Published in the Ocean Watch column,
Honolulu Star-Advertiser © Susan Scott

May 12, 2006

I’m alone on the boat in Raiatea this week, cleaning, organizing and enjoying some quiet time until my two friends from Hawaii join me on Sunday.

I’m also having fun perusing my guidebooks. Biologists have written some gems about the fish and invertebrates here, and cruisers convey infectious enthusiasm for local sailing.

A couple of the tourist guides though leave me cold. In them, the authors make the same point over and over: Tahiti is no paradise.

OK. OK. Things are expensive here, France clings to colonialism and the missionaries ruined the culture. But for most people in the world, including me, visiting Tahiti and her neighbor islands is a dream come true.

In centuries past, the big lure to these islands was the promise of easy sex. It began with the French explorer Louis-Antoine de Bougainville, who in 1768 named Tahiti New Cytheria, the mythical birthplace of the love goddess, Aphrodite.

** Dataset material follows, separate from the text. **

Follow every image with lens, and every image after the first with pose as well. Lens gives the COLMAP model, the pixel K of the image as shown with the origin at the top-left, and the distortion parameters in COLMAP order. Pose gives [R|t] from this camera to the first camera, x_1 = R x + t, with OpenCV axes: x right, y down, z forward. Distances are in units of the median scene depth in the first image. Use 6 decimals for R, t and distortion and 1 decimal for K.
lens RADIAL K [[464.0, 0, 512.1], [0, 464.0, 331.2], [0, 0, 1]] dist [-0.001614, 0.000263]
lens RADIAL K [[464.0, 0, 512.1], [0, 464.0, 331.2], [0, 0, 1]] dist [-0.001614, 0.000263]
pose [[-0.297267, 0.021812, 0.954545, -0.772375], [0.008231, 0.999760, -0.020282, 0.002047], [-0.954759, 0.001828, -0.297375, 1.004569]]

Bougainville’s naturalist, Philibert Commercon, wrote that “the Tahitians know no other god than love.” He would know.

When Commercon brought his young valet ashore, delighted Tahitians crowded around and soon stripped him of his clothes. The valet, it turned out, was a woman, and the Tahitians, accepting of cross-dressing, recognized it immediately.

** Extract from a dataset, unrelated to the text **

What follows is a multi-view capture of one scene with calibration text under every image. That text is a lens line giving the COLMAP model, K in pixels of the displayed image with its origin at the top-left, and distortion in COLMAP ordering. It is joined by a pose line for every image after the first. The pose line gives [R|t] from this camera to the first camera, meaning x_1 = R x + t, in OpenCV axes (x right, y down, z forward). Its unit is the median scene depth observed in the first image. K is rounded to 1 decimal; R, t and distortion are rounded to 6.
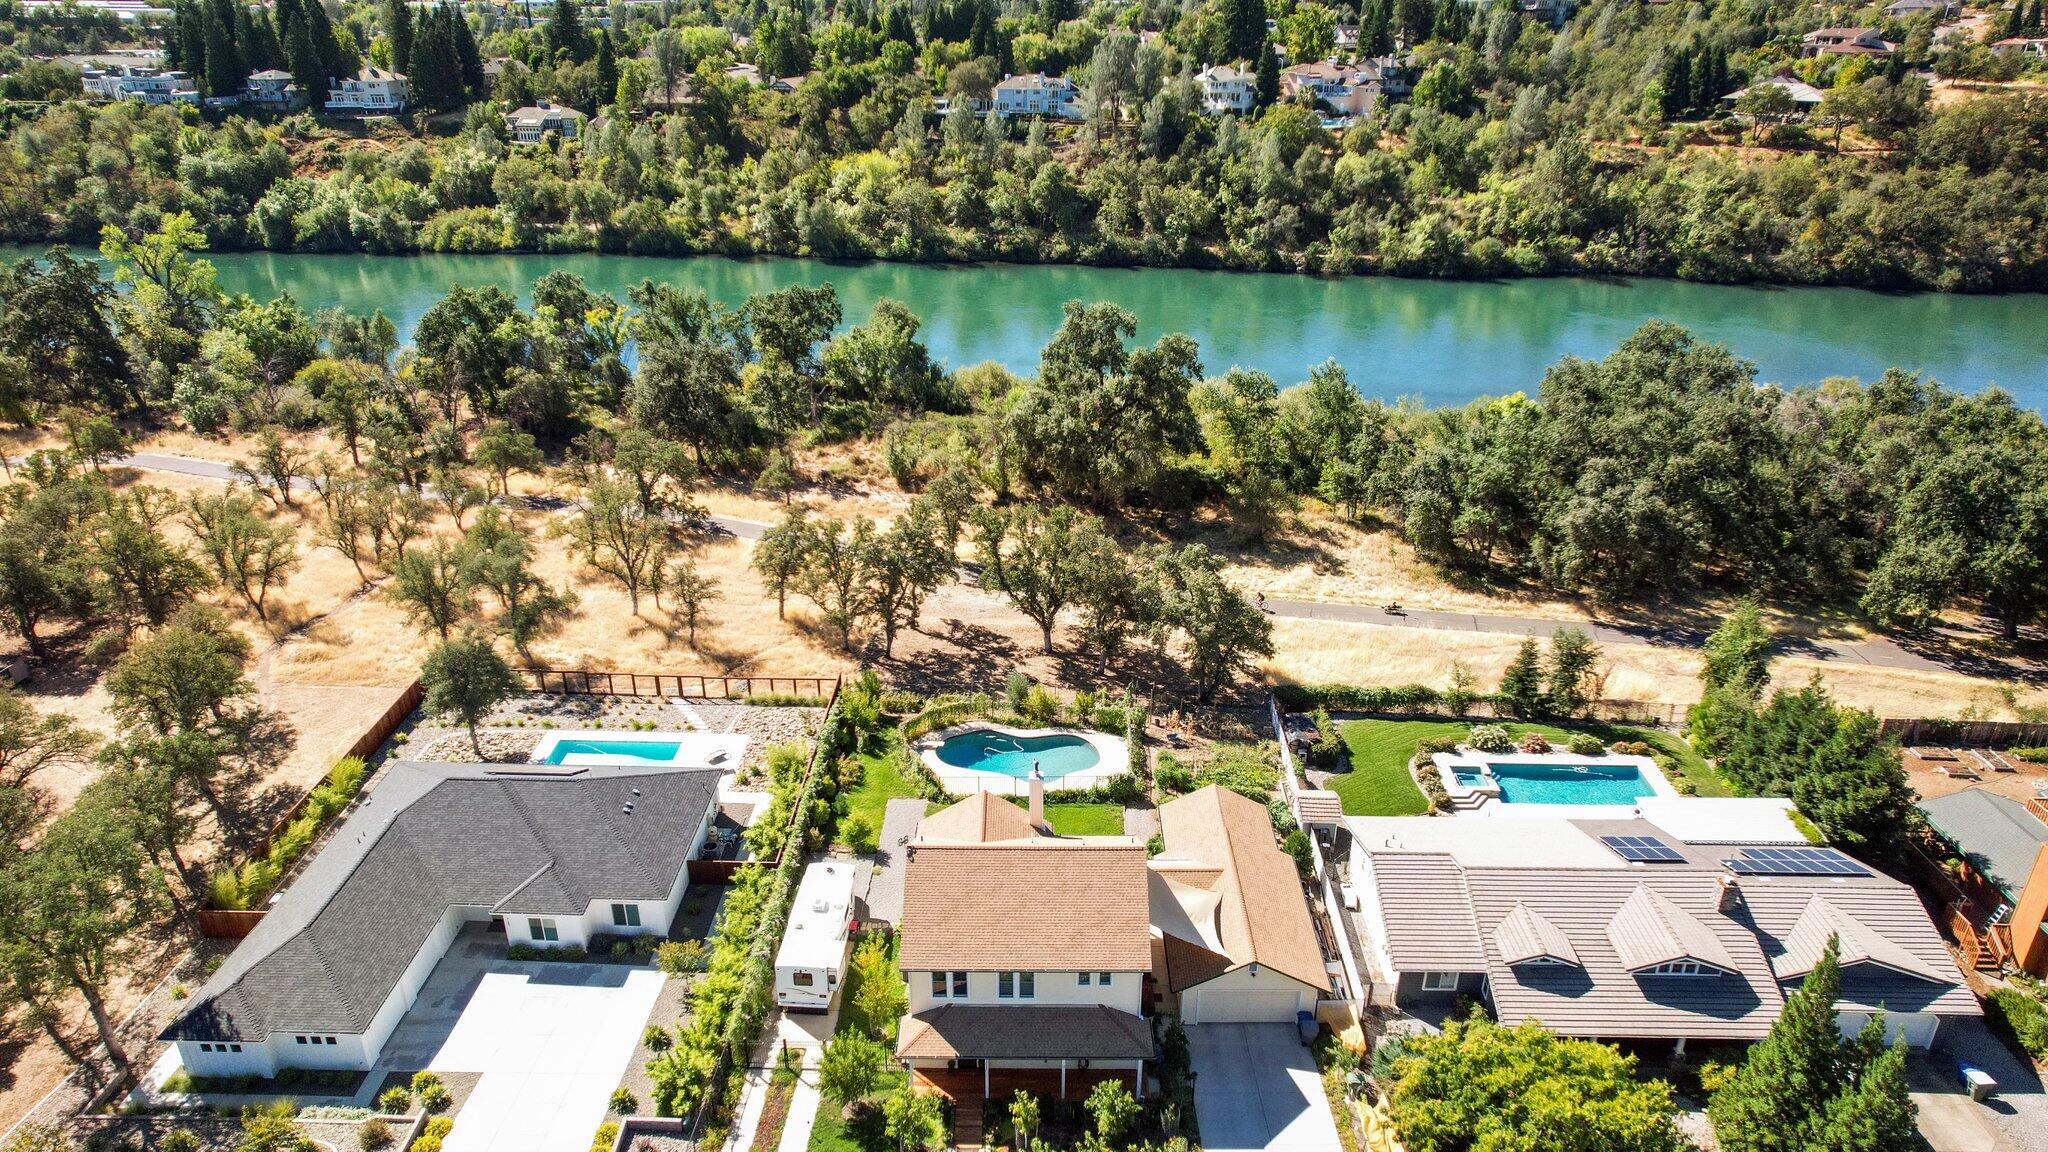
lens RADIAL K [[1323.1, 0, 1036.3], [0, 1323.1, 567.8], [0, 0, 1]] dist [-0.056656, 0.053434]
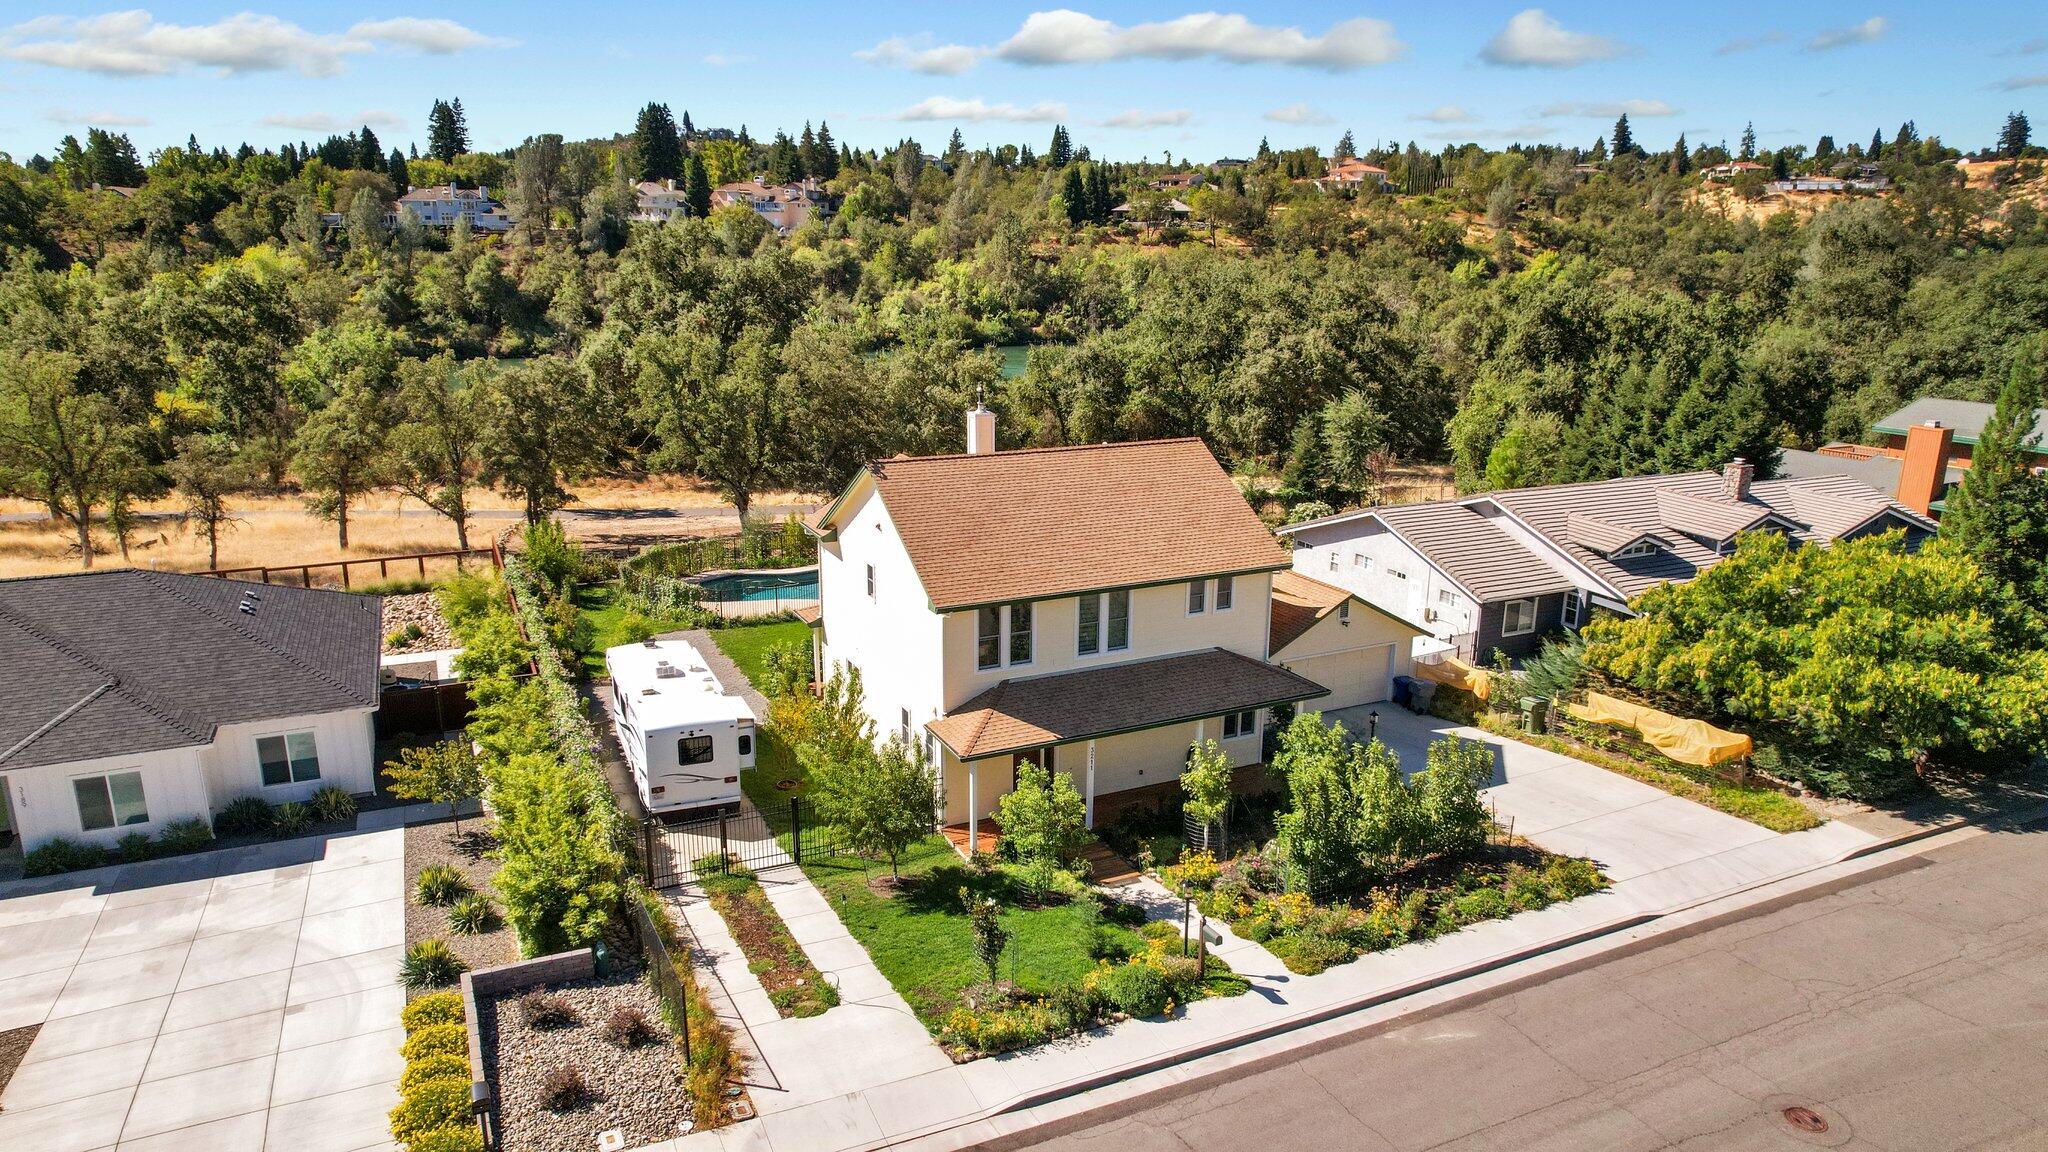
lens RADIAL K [[1323.1, 0, 1016.3], [0, 1323.1, 560.9], [0, 0, 1]] dist [-0.056656, 0.053434]
pose [[0.897284, -0.105737, 0.428604, -0.070985], [0.180617, 0.973842, -0.137875, 0.083154], [-0.402814, 0.201126, 0.892910, 0.105442]]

A year later, Capt. Cook confirmed the erotic stories. Young girls, he wrote, performed “a very indecent dance while singing the most indecent songs.” Cook reported seeing a couple have sex while people stood around cheering them on. The girl was about 14 and, he noted, quite accomplished.

Reports of a tropical island full of gorgeous women and handsome men who treated sex like a good meal made people in London and Paris practically delirious, and the legend grew large.

The Bounty mutiny was about sex, as was Paul Gauguin’s move to Tahiti, where he married (and then deserted) a 14-year-old girl.

Today, it doesn’t take sex to see paradise in the Society Islands.

Each day, I go snorkeling in a small area off this harbor, and my eyes pop with what I see. Only three feet from shore, a golden anemone covers a rock like a shag throw rug. When I approach, a bunch of baby three-spot damselfish dash into the wiggly tentacles to hide.

Then I move on to visit several pennant bannerfish, a new species for me, nestled among spiky gardens of sea urchins.

Once on my way there, I spotted a lionfish tucked into a crevice. Another day, I came face to face with a needlefish so big, I mistook if for a barracuda.

Coral reefs circle these towering islands like living leis, creating turquoise lagoons perfect for sailing, diving and dreaming.

And among all this tropical beauty are people to match. The French and Tahitians here have been unfailingly friendly, quick to offer a lift or slip a free papaya into my bag of bananas. All day long, smiling people say, “Bon jour, madame,” and mean it.

They seem happy. Apparently, they haven’t heard they don’t live in paradise.